Add the field to some eprint-record-types

Now you need to add the metadata field to one or more types of record.

Edit: /opt/eprints2/archives/myid/cfg/metadata-types.xml

Make the cover colour optional for records of type "book_section" but required for type "book"... First find the book_section eprint type. It starts with: <type name="book_section">

Add this anywhere in the "type". Where you add it controls what where and on what page in the submission form the field appears:

      <field name="cover_col" />

Now find type "book" and add:

      <field name="cover_col" required="yes" />

Note: re-creating the database tables and restarting the indexer is only needed because you made a significant change to ArchiveMetadataConfig. Normally restarting apache is enough to make a config. change take effect.

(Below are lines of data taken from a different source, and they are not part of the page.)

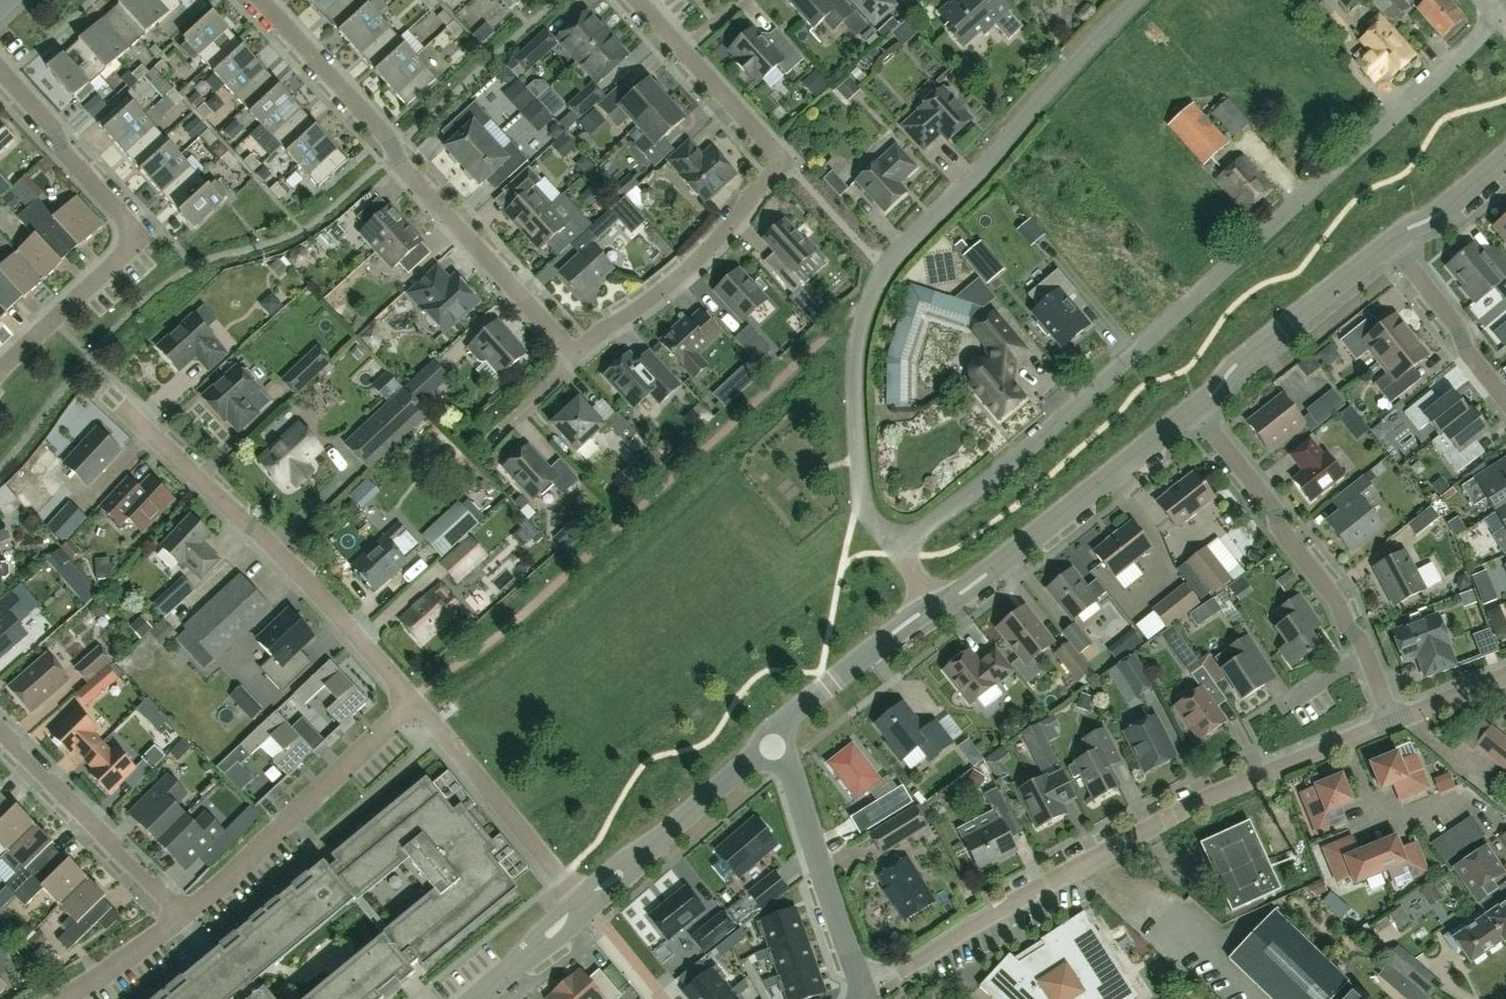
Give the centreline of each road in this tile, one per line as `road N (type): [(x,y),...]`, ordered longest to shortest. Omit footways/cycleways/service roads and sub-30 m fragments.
road 1 (residential): [(898,549),(1097,384),(1495,19)]
road 2 (residential): [(898,549),(866,503),(860,474),(857,348),(873,287),(1140,0)]
road 3 (residential): [(1389,722),(1123,841),(864,994)]
road 4 (residential): [(578,354),(257,0)]
road 5 (residential): [(578,354),(661,293),(786,162),(682,46)]
road 6 (residential): [(414,704),(262,534),(126,409)]
road 7 (residential): [(0,370),(134,236),(62,151),(52,125),(0,70)]
road 8 (residential): [(1389,722),(1334,597),(1197,408)]
road 9 (residential): [(1197,408),(945,603)]
road 10 (residential): [(182,914),(414,704)]
road 11 (residential): [(864,994),(774,735)]
road 12 (residential): [(585,902),(414,704)]
road 13 (residential): [(182,914),(0,730)]
road 14 (residential): [(774,735),(585,902)]
road 15 (residential): [(1387,244),(1236,364),(1197,408)]
road 16 (residential): [(945,603),(892,632),(774,735)]
road 17 (residential): [(1505,400),(1387,244)]
road 18 (residential): [(1505,156),(1387,244)]
road 19 (residential): [(585,902),(474,998)]
road 20 (residential): [(67,998),(182,914)]
road 21 (residential): [(1505,675),(1389,722)]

Erase and rebuild the database

OK, that's the configuration done. Now erase your website and database, and rebuild it:

/opt/eprints2/bin/erase_archive myid --force

MySQL root password is blank (just hit return).

/opt/eprints2/bin/create_tables myid
/opt/eprints2/bin/import_subjects myid --force
/opt/eprints2/bin/generate_static myid

There is no need to rerun generate_apacheconf as you've not changed anything to do with the actual serving of the website.

Make the indexer and Apache load the new config

Now start and stop the webserver and indexer so they get the new configuration.

/opt/eprints2/bin/indexer stop
/opt/eprints2/bin/indexer start
killall httpd
/usr/sbin/httpd -f /opt/httpd8080/conf/httpd.conf

And create an admin user (again). Erase archive also destroyed all user data too!

/opt/eprints2/bin/create_user myid adminuser fred@example.com admin secret

See your new field

On the website:

And if that all works first time give yourself a pat on the back!